John W. Phares was ten years old when his parents moved to Nebraska, and practically all his life has been spent on the open plains of the West. He began his education in the public schools of West Virginia, attended school in Nebraska, including the Plattsmouth High School, and completed a business course in the Lincoln Business College at Lincoln, Nebraska. Up to the age of twenty-three his home was with his father on the farm. Following that he farmed in Gosper County for himself, and in May, 1892, homesteaded a quarter section in Wallace County, Kansas. He proved up a claim and lived on it until 1896, when he removed to Trego County and combined farming with teaching in the rural schools until 1900. In the fall of 1899 Mr. Phares was elected county clerk of Trego County, and since 1900 has had his home at Wakeeney, the county seat. He was twice re-elected to the office, and held it altogether seven years. Since January, 1907, he has been engaged in the real estate business, and has the knowledge, experience and business integrity which gives him a wide command over all business of that nature in Trego County. He personally owns 1,000 acres of farm land in the county, and is also president of the Lossville Electric Company at Lossville, Kansas. Mr. Phares is a democrat and is affiliated with the Wakeeney Camp of Modern Woodmen of America.

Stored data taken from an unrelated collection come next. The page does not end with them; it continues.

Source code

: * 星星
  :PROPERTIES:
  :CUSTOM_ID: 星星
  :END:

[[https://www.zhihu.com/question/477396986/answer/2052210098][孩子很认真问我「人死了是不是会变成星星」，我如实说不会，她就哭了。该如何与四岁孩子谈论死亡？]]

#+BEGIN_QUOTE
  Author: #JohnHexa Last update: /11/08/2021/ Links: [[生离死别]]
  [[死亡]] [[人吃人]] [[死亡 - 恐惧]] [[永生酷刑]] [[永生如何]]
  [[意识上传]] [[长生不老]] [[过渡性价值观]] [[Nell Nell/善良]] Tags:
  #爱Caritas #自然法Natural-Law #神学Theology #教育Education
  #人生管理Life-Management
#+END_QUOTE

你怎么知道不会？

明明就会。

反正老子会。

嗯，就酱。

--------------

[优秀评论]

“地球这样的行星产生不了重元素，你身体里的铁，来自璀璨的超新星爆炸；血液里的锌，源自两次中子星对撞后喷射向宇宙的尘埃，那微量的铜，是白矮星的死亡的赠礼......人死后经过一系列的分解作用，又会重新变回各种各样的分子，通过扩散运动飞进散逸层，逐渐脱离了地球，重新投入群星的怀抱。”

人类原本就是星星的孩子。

In April, 1900, in Lincoln, Nebraska, he married Miss Mary Knudson, daughter of Mr. and Mrs. Newt Knudson, both now deceased. Her father was a farmer. Mr. and Ms. Phares have three children: Mildred, born April 16, 1901, now a senior in the Trego County High School; Clifford W., born November 22, 1902, a sophomore in the County High School; and Ward W. born February 11, 1906, a student in the Wakeeney grammar schools.